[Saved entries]

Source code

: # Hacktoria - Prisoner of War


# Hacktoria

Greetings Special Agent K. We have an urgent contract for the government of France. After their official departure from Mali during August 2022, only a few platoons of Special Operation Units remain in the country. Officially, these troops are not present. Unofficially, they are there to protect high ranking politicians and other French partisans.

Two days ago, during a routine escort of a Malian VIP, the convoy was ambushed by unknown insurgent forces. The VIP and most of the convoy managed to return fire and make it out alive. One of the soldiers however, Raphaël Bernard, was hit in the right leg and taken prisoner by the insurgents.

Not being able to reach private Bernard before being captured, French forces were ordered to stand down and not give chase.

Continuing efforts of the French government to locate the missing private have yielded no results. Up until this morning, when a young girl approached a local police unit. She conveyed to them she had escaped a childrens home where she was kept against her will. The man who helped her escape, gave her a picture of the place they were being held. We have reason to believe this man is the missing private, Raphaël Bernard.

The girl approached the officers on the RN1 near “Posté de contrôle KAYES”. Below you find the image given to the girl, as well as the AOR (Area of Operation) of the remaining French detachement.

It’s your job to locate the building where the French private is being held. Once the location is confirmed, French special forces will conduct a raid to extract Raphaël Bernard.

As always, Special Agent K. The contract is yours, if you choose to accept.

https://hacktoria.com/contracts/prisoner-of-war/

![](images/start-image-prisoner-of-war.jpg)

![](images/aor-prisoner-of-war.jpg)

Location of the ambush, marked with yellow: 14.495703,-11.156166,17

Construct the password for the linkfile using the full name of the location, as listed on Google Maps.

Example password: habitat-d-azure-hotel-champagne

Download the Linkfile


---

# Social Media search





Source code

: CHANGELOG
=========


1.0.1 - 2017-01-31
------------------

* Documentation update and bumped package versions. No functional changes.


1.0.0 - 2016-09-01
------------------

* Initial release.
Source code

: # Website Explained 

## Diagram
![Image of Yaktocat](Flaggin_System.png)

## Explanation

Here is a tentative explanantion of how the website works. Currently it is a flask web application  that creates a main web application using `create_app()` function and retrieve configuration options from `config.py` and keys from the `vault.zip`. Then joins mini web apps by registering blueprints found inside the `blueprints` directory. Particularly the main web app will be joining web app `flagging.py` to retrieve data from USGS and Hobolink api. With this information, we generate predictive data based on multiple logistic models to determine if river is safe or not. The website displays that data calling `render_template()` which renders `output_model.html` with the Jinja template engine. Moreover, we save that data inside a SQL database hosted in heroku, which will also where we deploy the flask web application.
---
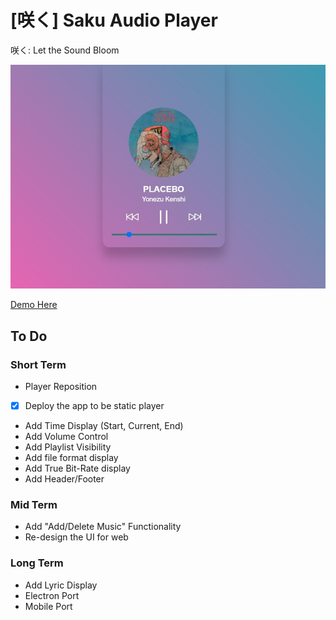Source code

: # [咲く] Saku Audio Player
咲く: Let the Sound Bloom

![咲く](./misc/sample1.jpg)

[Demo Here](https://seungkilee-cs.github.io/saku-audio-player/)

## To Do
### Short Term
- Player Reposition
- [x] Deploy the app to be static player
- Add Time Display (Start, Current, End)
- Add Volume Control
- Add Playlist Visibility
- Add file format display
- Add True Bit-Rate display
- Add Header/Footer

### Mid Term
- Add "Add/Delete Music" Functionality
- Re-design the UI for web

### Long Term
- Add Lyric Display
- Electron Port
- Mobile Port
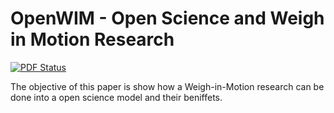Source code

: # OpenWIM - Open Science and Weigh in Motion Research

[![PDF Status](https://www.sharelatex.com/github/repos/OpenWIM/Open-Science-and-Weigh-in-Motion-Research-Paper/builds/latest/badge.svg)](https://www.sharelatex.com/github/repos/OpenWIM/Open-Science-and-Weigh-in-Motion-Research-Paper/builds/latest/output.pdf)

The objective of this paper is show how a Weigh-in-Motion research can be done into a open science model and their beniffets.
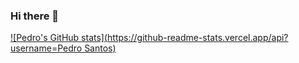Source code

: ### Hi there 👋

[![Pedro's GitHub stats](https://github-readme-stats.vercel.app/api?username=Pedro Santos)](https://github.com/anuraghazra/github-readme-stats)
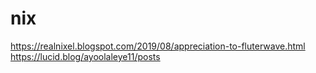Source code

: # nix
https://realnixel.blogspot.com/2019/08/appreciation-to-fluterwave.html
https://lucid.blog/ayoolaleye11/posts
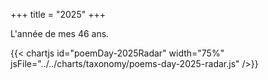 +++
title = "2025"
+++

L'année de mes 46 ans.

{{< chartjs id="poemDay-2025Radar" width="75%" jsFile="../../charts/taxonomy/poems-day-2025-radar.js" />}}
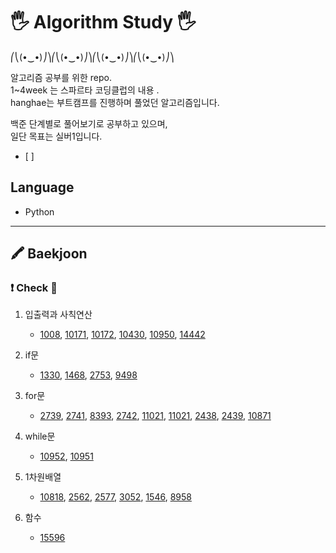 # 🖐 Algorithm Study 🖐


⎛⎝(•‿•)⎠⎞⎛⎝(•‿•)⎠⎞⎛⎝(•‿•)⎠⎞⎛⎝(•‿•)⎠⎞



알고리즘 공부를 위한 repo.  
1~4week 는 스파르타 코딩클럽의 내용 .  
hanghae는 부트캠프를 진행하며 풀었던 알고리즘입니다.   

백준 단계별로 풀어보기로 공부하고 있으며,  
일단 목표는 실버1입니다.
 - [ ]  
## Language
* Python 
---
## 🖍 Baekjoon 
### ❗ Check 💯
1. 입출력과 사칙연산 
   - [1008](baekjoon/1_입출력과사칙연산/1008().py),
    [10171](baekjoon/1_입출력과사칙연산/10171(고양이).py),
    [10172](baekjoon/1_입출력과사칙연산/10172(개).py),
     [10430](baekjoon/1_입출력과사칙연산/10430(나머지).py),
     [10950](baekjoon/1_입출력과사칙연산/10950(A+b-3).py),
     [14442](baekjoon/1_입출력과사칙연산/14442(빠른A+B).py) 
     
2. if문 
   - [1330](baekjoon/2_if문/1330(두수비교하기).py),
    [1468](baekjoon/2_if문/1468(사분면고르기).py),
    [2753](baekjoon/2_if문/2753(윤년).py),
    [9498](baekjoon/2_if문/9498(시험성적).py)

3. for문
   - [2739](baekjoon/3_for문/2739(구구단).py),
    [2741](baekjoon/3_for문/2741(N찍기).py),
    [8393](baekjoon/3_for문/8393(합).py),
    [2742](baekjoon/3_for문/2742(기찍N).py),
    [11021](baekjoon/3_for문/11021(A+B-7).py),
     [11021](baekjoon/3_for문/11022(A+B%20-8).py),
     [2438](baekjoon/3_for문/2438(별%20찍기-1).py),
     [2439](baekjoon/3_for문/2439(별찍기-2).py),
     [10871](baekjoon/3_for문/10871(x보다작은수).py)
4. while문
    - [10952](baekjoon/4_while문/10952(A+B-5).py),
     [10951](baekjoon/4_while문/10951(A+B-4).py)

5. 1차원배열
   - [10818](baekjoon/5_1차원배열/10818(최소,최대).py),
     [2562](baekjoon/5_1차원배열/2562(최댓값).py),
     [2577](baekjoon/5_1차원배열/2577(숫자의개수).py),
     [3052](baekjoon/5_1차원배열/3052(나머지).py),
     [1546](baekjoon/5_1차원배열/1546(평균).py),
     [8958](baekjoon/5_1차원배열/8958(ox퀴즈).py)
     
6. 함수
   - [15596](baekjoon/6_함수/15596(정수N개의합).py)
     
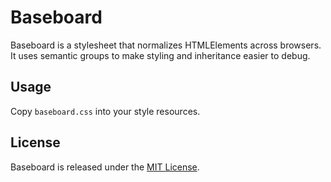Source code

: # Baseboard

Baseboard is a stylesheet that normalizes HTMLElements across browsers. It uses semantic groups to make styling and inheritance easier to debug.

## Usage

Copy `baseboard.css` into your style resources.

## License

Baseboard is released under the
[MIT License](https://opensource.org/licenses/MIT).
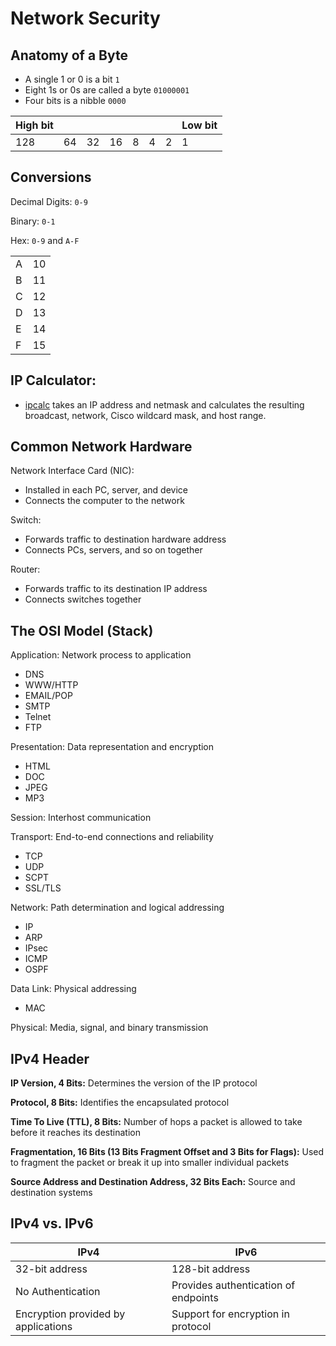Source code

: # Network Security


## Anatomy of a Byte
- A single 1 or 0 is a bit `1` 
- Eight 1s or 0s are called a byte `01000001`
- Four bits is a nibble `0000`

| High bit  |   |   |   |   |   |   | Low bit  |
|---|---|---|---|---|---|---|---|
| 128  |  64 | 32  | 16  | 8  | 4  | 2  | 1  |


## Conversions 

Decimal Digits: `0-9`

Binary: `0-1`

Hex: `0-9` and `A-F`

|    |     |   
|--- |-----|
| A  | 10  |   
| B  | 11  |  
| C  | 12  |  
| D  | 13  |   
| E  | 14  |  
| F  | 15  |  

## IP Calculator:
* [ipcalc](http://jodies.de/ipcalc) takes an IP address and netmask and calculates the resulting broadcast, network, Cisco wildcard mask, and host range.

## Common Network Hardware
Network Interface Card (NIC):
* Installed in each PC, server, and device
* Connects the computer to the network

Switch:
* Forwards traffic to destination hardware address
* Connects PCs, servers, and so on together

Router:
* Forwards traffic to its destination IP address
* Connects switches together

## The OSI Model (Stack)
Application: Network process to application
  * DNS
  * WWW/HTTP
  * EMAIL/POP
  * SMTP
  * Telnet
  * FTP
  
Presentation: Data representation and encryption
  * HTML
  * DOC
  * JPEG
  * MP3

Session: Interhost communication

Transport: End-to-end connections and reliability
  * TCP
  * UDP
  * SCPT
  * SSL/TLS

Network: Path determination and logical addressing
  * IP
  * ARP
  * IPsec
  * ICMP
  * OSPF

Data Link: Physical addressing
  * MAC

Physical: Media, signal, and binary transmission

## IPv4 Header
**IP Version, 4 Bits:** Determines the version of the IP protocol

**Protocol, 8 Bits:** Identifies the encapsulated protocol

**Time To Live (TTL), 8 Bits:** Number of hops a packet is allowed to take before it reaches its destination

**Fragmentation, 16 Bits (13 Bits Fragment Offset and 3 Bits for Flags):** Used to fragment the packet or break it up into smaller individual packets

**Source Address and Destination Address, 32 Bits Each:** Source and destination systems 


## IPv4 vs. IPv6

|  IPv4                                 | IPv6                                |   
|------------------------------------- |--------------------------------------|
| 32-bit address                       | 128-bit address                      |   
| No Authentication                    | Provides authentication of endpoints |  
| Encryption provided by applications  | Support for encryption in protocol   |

What you have to do =>
Please repeat the lines of the records above exactly, starting with the line that contains "No functional changes." and going on through the line that contains "## Explanation".

Exercise solution =>
* Documentation update and bumped package versions. No functional changes.


1.0.0 - 2016-09-01
------------------

* Initial release.
Source code

: # Website Explained 

## Diagram
![Image of Yaktocat](Flaggin_System.png)

## Explanation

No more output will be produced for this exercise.